De subjetiva condición resulta siempre la apreciación del arte; unos admiran lo que a otros horripila; no cabe medir ni ponderar la valía de un poema o de una obra arquitectónica. Quienes se deleitan contemplando la catedral de Chartres o Las Meninas de Velázquez, pueden calificar de zafios a quienes tales maravillas no pasman. ¡Cuántos escolares soberanamente se aburren cuando tienen que aprender los estupendos versos de Hamlet! Sólo aquellos dotados del sentido de lo bello son capaces de apreciar el valor del artista y disfrutar con su obra. Hay mucha hipocresía entre los que pretenden hacerse pasar por gente cultivada. Adoptan actitud de entendidos y fingen admiración por el arte y los artistas del ayer. No muestran análoga simpatía por el creador contemporáneo, que aspira a consagrarse. Aquella fingida adoración por los antiguos maestros les sirve para menospreciar y ridiculizar a los nuevos genios que rehúsan someterse a las modas del pasado, prefiriendo crear estilos propios.

> Qué hacer:
A - Di si cada una de estas afirmaciones coincide con el texto sobre la apreciación del arte y cita las palabras que lo deciden: (i) la apreciación del arte depende de cada persona; (ii) quienes fingen ser entendidos sienten la misma simpatía por el creador de hoy que por los artistas del ayer; (iii) es posible medir cuánto vale un poema.
B - Retoma el texto sobre la apreciación del arte y sigue escribiéndolo a partir de su última oración.

Datos extraídos:
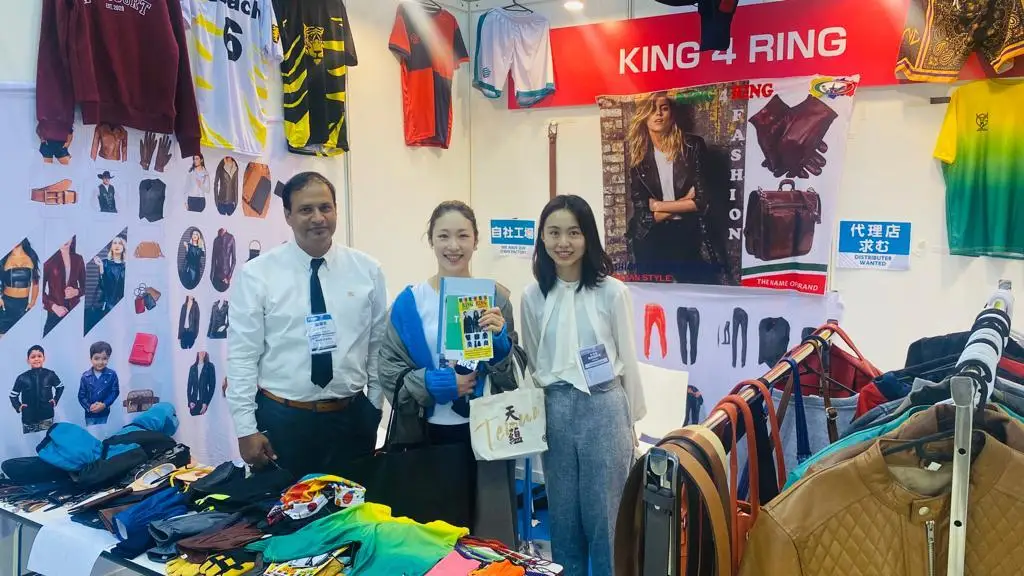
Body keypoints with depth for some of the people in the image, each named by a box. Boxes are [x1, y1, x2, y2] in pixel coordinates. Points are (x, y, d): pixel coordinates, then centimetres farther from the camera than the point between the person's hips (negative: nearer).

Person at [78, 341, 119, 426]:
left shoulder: (112, 374, -10)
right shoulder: (86, 376, -8)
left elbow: (115, 392, -7)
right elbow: (81, 395, -3)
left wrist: (104, 405, -19)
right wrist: (89, 407, -18)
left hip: (104, 413, 0)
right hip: (90, 413, 1)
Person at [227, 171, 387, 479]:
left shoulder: (368, 270, 1)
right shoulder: (256, 274, -6)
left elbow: (379, 345, 6)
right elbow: (241, 356, -6)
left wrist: (375, 409, 5)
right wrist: (246, 428, -7)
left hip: (352, 417, 3)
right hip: (282, 419, -2)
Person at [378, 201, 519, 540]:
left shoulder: (495, 297, 1)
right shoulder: (409, 303, -1)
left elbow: (511, 375, 4)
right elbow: (390, 372, -1)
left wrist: (499, 340, -15)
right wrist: (437, 384, -15)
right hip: (427, 435, 0)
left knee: (488, 528, 7)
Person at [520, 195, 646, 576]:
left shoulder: (611, 291, -6)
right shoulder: (533, 296, 2)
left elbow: (627, 359, 1)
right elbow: (530, 361, 10)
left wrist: (631, 422, 5)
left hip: (603, 408, -3)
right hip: (554, 411, 3)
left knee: (605, 515, 6)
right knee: (562, 514, 14)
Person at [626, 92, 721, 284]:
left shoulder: (693, 146, -2)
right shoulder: (638, 156, 2)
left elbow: (702, 200, -9)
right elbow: (642, 212, -6)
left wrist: (659, 206, -7)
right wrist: (684, 203, -10)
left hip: (689, 238, -1)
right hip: (650, 242, 1)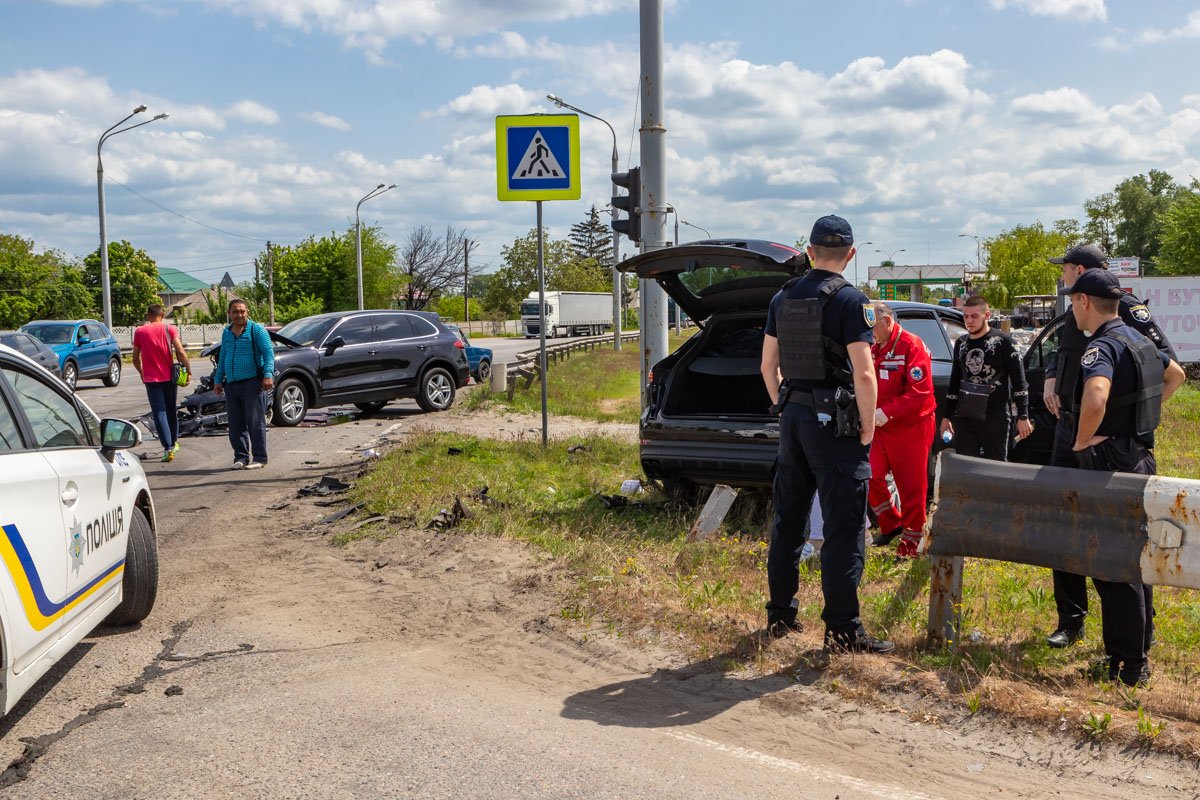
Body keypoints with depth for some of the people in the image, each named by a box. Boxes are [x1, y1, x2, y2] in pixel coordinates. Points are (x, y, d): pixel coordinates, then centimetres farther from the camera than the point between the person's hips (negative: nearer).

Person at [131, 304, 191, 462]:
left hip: (151, 379, -1)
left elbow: (135, 358, 4)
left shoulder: (139, 331, 0)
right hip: (169, 377, 1)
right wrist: (188, 372, -5)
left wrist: (142, 373, 20)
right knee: (171, 410, 18)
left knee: (159, 413, -1)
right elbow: (180, 352, -11)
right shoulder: (169, 329, -1)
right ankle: (174, 442, 29)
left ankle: (168, 448, -10)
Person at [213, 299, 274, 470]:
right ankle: (241, 457, 13)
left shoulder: (256, 330, -1)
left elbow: (269, 353, -6)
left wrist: (268, 375, -19)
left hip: (252, 382, -6)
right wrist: (218, 380, 20)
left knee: (255, 422, -6)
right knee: (235, 424, 6)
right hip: (231, 384, 6)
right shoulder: (226, 333, 18)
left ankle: (259, 458, -2)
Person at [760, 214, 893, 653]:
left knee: (788, 518, 15)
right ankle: (842, 629, 1)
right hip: (833, 422, -6)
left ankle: (779, 614, 23)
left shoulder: (783, 298, 8)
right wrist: (867, 427, -7)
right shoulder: (850, 300, -11)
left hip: (793, 417, 6)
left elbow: (768, 365, 12)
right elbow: (864, 374, -16)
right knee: (843, 527, -1)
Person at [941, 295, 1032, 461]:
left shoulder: (1002, 341, -3)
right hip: (964, 417, 5)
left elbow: (1019, 381, -5)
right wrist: (946, 416, 20)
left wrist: (1023, 417, -10)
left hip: (995, 418, -5)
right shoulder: (961, 343, 14)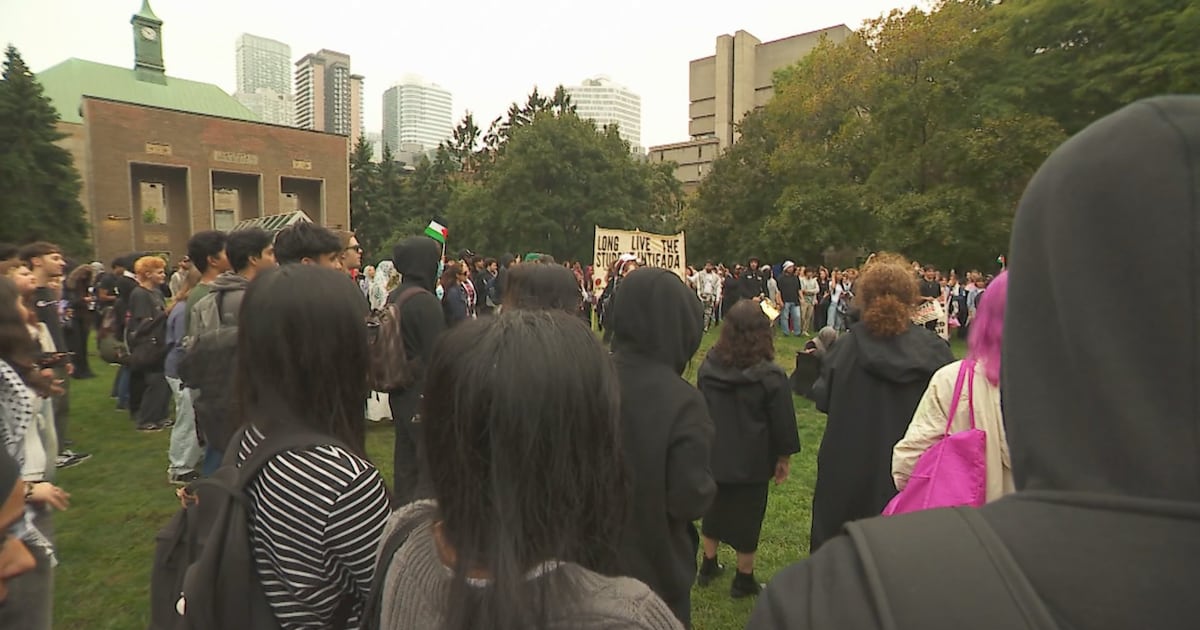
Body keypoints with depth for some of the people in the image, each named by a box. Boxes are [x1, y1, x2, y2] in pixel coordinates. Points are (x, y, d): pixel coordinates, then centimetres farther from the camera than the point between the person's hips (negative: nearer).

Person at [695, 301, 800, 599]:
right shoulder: (770, 376, -20)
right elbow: (783, 422, -11)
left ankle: (708, 566, 37)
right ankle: (744, 579, 28)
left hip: (713, 457, 4)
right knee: (747, 517, 12)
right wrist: (784, 457, 4)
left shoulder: (708, 367, -8)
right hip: (752, 462, -4)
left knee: (714, 509, 22)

> Respuestas escritas:
A -
(i) Sí: «De subjetiva condición resulta siempre la apreciación del arte».
(ii) No: «No muestran análoga simpatía por el creador contemporáneo».
(iii) No: «no cabe medir ni ponderar la valía de un poema o de una obra arquitectónica».

B -
John Ruskin fue uno de los que —junto con Carlyle, los Webbs, Bernard Shaw y otros— cavaron la fosa de la libertad, la civilización y la prosperidad británica. Individuo depravado en su vida pública y privada, glorificó la guerra y el derramamiento de sangre; denigraba, obcecadamente, la ciencia económica, cuyas enseñanzas era incapaz de comprender. Fue fanático detractor del mercado y fogoso panegirista de los gremios medievales. Rindió homenaje al arte de pasadas centurias. A Whistler, su gran coetáneo, en cambio, le hizo objeto de ataques tan soeces, viles e injuriosos, que fue condenado por calumnia. Contribuyó a difundir el manido prejuicio de que el capitalismo no sólo constituye nocivo sistema económico, sino que además destruye la belleza e implanta la fealdad; arrasa la grandeza e introduce la mezquindad; suprime el arte y encumbra la inmundicia.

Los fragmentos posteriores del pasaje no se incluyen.